>>>
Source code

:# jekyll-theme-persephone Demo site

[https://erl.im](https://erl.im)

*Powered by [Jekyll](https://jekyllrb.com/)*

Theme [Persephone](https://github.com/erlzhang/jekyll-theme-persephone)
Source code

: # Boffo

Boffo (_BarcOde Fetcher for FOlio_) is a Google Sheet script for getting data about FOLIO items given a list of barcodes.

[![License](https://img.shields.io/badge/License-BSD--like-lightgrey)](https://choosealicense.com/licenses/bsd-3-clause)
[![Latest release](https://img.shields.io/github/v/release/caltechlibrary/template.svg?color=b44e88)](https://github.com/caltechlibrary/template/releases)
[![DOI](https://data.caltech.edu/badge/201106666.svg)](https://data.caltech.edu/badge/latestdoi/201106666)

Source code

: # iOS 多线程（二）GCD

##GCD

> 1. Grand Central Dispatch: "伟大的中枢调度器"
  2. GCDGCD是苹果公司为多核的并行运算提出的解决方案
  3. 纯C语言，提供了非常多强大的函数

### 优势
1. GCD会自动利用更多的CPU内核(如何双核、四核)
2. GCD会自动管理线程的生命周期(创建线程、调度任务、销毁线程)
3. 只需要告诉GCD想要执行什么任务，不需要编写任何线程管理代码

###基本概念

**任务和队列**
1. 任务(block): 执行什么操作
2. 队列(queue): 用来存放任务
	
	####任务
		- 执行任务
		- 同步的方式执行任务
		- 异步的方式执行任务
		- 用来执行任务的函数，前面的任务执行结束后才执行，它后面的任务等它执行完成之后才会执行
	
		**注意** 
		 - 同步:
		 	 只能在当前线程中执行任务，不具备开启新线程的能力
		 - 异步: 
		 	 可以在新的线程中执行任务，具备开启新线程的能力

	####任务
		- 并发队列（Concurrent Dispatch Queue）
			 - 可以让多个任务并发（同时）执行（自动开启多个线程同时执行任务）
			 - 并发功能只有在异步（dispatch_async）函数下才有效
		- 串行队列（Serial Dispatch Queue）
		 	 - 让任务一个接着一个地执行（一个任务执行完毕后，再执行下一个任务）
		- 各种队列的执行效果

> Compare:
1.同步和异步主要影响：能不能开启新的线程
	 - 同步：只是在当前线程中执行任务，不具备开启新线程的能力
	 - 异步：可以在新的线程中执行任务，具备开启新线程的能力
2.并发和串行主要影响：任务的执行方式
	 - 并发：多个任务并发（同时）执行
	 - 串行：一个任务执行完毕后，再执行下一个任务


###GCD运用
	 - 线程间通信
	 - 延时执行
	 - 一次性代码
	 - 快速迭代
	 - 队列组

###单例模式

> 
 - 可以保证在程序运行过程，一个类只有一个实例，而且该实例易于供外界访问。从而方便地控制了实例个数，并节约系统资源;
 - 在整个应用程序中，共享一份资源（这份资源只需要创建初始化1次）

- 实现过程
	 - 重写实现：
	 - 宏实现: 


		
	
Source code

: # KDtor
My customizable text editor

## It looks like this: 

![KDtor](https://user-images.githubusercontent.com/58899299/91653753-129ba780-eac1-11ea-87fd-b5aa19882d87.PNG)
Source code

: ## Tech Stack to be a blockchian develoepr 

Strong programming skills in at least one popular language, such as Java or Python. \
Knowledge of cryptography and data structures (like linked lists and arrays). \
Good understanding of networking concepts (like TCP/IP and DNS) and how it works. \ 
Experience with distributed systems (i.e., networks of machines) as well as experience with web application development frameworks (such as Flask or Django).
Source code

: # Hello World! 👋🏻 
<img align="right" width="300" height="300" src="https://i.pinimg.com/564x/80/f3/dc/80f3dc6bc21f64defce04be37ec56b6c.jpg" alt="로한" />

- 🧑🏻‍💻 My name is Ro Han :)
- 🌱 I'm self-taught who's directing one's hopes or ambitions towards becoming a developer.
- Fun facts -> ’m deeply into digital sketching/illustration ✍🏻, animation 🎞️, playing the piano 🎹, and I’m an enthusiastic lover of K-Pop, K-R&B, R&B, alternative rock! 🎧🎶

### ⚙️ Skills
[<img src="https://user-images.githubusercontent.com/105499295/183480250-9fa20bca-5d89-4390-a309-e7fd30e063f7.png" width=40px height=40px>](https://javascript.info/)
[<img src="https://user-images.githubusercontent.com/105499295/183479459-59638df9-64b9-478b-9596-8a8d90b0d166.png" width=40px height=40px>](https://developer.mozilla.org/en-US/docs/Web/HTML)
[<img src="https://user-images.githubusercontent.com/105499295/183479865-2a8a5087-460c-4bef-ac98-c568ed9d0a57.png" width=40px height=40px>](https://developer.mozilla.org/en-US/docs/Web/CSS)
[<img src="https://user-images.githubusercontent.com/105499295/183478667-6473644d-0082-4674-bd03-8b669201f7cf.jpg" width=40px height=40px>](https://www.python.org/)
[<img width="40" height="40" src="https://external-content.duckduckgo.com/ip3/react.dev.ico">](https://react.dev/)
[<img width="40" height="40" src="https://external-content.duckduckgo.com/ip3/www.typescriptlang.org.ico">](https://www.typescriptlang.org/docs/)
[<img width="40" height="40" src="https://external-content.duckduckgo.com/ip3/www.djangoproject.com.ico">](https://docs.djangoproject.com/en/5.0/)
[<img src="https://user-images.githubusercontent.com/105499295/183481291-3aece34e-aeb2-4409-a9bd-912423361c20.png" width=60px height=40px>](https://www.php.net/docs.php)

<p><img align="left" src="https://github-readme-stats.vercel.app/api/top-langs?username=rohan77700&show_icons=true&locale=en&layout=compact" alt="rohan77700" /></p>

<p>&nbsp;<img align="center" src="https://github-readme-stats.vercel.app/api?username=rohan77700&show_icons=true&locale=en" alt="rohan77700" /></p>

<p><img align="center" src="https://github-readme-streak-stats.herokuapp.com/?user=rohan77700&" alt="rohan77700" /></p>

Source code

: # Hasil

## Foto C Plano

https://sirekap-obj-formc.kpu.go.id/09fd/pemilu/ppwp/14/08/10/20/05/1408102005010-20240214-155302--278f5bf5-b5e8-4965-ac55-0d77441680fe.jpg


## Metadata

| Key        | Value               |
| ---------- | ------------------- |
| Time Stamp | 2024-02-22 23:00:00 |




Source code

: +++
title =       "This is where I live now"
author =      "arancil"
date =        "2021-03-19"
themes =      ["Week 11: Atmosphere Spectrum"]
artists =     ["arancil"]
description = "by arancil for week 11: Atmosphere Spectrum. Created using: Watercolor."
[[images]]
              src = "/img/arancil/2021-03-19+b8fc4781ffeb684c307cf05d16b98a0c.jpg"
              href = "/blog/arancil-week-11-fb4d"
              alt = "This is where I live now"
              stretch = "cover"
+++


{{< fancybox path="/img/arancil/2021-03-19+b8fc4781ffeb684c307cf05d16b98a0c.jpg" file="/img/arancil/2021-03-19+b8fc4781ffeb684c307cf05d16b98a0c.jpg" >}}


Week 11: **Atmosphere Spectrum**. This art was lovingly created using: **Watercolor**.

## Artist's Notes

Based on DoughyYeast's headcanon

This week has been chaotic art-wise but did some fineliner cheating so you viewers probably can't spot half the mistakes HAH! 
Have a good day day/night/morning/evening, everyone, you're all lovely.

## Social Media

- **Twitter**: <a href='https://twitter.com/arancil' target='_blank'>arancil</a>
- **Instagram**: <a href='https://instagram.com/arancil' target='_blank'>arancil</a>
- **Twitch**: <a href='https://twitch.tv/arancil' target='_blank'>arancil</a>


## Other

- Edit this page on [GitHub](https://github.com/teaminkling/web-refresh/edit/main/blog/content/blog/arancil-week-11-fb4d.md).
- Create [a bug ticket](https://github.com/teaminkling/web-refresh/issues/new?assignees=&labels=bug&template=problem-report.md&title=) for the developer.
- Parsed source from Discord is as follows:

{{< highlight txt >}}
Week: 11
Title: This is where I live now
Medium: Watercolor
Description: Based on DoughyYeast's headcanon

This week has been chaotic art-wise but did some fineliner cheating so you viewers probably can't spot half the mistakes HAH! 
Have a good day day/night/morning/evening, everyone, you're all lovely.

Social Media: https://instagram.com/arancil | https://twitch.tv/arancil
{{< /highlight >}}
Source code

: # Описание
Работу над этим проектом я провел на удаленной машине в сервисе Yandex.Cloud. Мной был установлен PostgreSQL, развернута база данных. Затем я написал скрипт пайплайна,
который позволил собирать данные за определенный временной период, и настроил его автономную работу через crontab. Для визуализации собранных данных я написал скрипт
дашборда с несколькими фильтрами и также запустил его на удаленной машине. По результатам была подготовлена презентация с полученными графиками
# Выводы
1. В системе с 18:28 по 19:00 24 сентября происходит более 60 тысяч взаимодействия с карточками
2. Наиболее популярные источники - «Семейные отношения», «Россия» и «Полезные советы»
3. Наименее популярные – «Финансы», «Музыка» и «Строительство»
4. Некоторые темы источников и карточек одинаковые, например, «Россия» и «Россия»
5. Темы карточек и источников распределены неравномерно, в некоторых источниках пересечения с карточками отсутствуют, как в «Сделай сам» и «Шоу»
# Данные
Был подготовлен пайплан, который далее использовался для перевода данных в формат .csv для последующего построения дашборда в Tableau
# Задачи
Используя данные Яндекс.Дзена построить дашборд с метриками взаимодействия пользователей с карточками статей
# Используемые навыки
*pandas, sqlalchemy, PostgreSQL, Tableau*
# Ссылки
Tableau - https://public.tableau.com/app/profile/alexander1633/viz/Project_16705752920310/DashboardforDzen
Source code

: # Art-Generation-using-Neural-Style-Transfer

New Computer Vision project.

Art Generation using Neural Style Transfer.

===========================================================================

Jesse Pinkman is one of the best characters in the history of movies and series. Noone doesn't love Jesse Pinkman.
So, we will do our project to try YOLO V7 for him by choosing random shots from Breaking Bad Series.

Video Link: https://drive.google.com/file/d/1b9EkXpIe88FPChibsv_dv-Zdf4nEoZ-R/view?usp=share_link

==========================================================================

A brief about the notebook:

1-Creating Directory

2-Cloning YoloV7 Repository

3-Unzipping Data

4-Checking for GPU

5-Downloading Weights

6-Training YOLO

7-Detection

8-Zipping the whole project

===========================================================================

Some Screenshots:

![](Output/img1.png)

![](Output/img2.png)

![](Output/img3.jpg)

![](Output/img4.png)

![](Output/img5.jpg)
<<<
[Task to carry out] Starting with the line that holds "1. Grand Central" and ending with the line that holds "1. 任务(block): 执行什么操作", retype every line in the data above exactly, and nothing else.

[Output for this task]
> 1. Grand Central Dispatch: "伟大的中枢调度器"
  2. GCDGCD是苹果公司为多核的并行运算提出的解决方案
  3. 纯C语言，提供了非常多强大的函数

### 优势
1. GCD会自动利用更多的CPU内核(如何双核、四核)
2. GCD会自动管理线程的生命周期(创建线程、调度任务、销毁线程)
3. 只需要告诉GCD想要执行什么任务，不需要编写任何线程管理代码

###基本概念

**任务和队列**
1. 任务(block): 执行什么操作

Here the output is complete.